Firenze salva l’arte dell’Umbria terremotata. Immagini del bunker segreto delle opere recuperate

Una task-force di giovani restauratori fiorentini dell’Opificio delle Pietre Dure, selezionati tramite bando, andrà a lavorare nel bunker antisismico di Spoleto, dove sono custoditi quasi mille capolavori scampati al terremoto

Gli interni del bunker di Spoleto (2)
Gli interni del bunker di Spoleto

A Spoleto c’è un bunker antisismico, costruito dalla Regione Umbria una decina di anni fa come rifugio temporaneo per l’arte, in caso di terremoto. Purtroppo il momento di adoperarlo è arrivato quest’anno, a causa dei tre eventi sismici (il 24 agosto, il 26 e il 30 ottobre) che hanno reso necessario mettere in sicurezza quasi mille lavori, recuperati da 37 siti umbri colpiti dal sisma: 35 chiese, il museo della chirurgia di Preci e il museo civico della Castellina di Norcia, mentre ne continuano tuttora ad arrivare. Per questo motivo una task-force di giovani restauratori fiorentini, diplomati dell’Opificio delle Pietre Dure, andrà a Spoleto, in aiuto della Soprintendenza locale, per intervenire sulle opere danneggiate. In tutto nell’ambito del progetto Firenze per la salvezza del patrimonio artistico dell’Umbria, ideato e sostenuto da Fondazione Cassa di Risparmio di Firenze, Opificio delle Pietre Dure, Fondazione Teatro del Maggio Musicale Fiorentino in collaborazione col Nelson Mandela Forum, in accordo col Segretariato regionale del Mibact per l’Umbria e la Soprintendenza archeologia, belle arti e paesaggio dell’Umbria.

UN BANDO CHE CHIUDE IL 5 DICEMBRE
La task-force, che dovrebbe essere operativa entro Natale, sarà composta da 10-12 diplomati – selezionati tramite un bando che chiude il 5 dicembre -, e per un anno, presteranno servizio sotto il coordinamento dell’Opificio che opera in questo deposito dotato di impianto di climatizzazione e delle necessarie scaffalature e rastrelliere, all’interno di una superficie di 5mila mq, capace di contenere fino a 2mila manufatti: di ciascuno saranno identificati il tipo di oggetto e la provenienza, sarà redatta una scheda sanitaria con valutazione del danno e della necessità di restauro, sarà valutato il codice di priorità di intervento e saranno compiute le prime operazioni per bloccare l’avanzamento del degrado e per mettere in sicurezza l’opera.

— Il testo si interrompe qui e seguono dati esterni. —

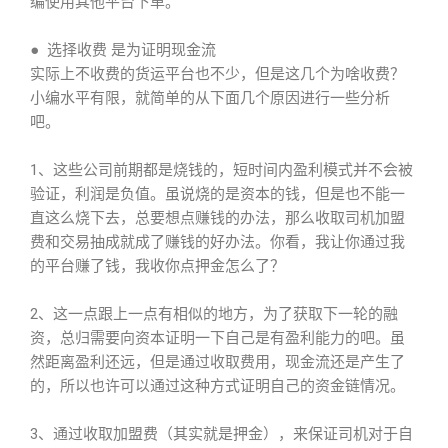
编使用其他平台下单。
● 选择收费 是为证明现金流
实际上不收费的货运平台也不少，但是这几个为啥收费？
小编水平有限，就简单的从下面几个原因进行一些分析
吧。
1、这些公司前期都是烧钱的，短时间内盈利模式并不会被
验证，利润是负值。虽说烧的是资本的钱，但是也不能一
直这么烧下去，总要想点赚钱的办法，那么收取司机加盟
费和交易抽成就成了赚钱的好办法。你看，我让你通过我
的平台赚了钱，我收你点押金怎么了？
2、这一点跟上一点有相似的地方，为了获取下一轮的融
资，总归需要向资本证明一下自己是有盈利能力的吧。虽
然距离盈利还远，但是通过收取费用，现金流还是产生了
的，所以也许可以通过这种方式证明自己的资金链情况。
3、通过收取加盟费（其实就是押金），来保证司机对于自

Il progetto, per il quale la Fondazione Cassa di Risparmio di Firenze ha stanziato 130mila euro, prevede per i giovani restauratori un compenso mensile, un forfait per le spese di vitto e di trasferta e il sostegno per i costi dell’alloggio, da attivare tramite convenzione con una struttura ricettiva locale.

Gli interni del bunker di Spoleto
Gli interni del bunker di Spoleto

IL SOSTEGNO DEL MAGGIO MUSICALE FIORENTINO
Ma tutto questo non è ancora sufficiente: al fine di potenziare la squadra ed aumentare il numero dei tecnici, l’Orchestra e il Coro del Maggio Musicale Fiorentino e i solisti Barbara Frittoli, Anna Maria Chiuri, Massimo Giordano e Carlo Colombara, diretti da Zubin Mehta, terranno un concerto sul grande repertorio operistico italiano – mercoledì 14 dicembre alle ore 20 al Nelson Mandela forum (Biglietto unico 30 euro – Prenotazioni tramite il Box office – Ingresso da Piazza Berlinguer) -, il cui ricavato sarà totalmente destinato al progetto. “L’uomo non è un’isola“, ha dichiarato il Presidente del Nelson Mandela Forum Massimo Gramigni, “come abbiamo imparato da Unicoop Firenze che sostiene il Mandela Forum. E questa è l’occasione per ribadire che non lasciamo nessuno solo, mai. Salvare le opere d’arte significa salvaguardare l’identità non solo della popolazione di quei luoghi ma di tutto il nostro Paese’’.